• [Task instructions]: Copy out every line of the listing below in its original order, keeping each character, word and line break unchanged.

▼

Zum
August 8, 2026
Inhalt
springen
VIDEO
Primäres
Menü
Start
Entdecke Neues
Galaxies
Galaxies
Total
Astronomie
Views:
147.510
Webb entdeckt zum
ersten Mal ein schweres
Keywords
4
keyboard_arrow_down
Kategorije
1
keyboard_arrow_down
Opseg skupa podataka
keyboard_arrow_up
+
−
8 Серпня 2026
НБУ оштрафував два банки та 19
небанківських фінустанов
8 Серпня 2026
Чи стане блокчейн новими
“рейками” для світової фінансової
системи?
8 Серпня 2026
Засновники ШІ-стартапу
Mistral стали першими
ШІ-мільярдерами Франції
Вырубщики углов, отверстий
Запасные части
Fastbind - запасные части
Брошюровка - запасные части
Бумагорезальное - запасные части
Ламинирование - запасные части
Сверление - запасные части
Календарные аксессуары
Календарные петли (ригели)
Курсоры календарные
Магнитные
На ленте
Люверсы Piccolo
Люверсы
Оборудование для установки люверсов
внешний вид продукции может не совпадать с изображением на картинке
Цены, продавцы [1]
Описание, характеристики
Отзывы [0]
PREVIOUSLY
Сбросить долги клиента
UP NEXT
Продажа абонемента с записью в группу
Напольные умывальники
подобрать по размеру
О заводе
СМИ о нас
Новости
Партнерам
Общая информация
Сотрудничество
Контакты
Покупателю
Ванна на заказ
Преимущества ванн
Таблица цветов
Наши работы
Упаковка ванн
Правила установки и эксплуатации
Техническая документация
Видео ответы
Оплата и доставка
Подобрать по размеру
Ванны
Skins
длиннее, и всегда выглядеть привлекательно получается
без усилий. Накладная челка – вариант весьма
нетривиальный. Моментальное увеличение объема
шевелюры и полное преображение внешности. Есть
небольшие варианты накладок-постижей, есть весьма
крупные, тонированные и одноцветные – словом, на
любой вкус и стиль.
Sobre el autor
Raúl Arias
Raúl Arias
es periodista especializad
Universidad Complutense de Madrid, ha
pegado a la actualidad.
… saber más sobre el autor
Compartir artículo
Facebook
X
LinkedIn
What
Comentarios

▲

• [Result of this exercise]:
Zum
August 8, 2026
Inhalt
springen
VIDEO
Primäres
Menü
Start
Entdecke Neues
Galaxies
Galaxies
Total
Astronomie
Views:
147.510
Webb entdeckt zum
ersten Mal ein schweres
Keywords
4
keyboard_arrow_down
Kategorije
1
keyboard_arrow_down
Opseg skupa podataka
keyboard_arrow_up
+
−
8 Серпня 2026
НБУ оштрафував два банки та 19
небанківських фінустанов
8 Серпня 2026
Чи стане блокчейн новими
“рейками” для світової фінансової
системи?
8 Серпня 2026
Засновники ШІ-стартапу
Mistral стали першими
ШІ-мільярдерами Франції
Вырубщики углов, отверстий
Запасные части
Fastbind - запасные части
Брошюровка - запасные части
Бумагорезальное - запасные части
Ламинирование - запасные части
Сверление - запасные части
Календарные аксессуары
Календарные петли (ригели)
Курсоры календарные
Магнитные
На ленте
Люверсы Piccolo
Люверсы
Оборудование для установки люверсов
внешний вид продукции может не совпадать с изображением на картинке
Цены, продавцы [1]
Описание, характеристики
Отзывы [0]
PREVIOUSLY
Сбросить долги клиента
UP NEXT
Продажа абонемента с записью в группу
Напольные умывальники
подобрать по размеру
О заводе
СМИ о нас
Новости
Партнерам
Общая информация
Сотрудничество
Контакты
Покупателю
Ванна на заказ
Преимущества ванн
Таблица цветов
Наши работы
Упаковка ванн
Правила установки и эксплуатации
Техническая документация
Видео ответы
Оплата и доставка
Подобрать по размеру
Ванны
Skins
длиннее, и всегда выглядеть привлекательно получается
без усилий. Накладная челка – вариант весьма
нетривиальный. Моментальное увеличение объема
шевелюры и полное преображение внешности. Есть
небольшие варианты накладок-постижей, есть весьма
крупные, тонированные и одноцветные – словом, на
любой вкус и стиль.
Sobre el autor
Raúl Arias
Raúl Arias
es periodista especializad
Universidad Complutense de Madrid, ha
pegado a la actualidad.
… saber más sobre el autor
Compartir artículo
Facebook
X
LinkedIn
What
Comentarios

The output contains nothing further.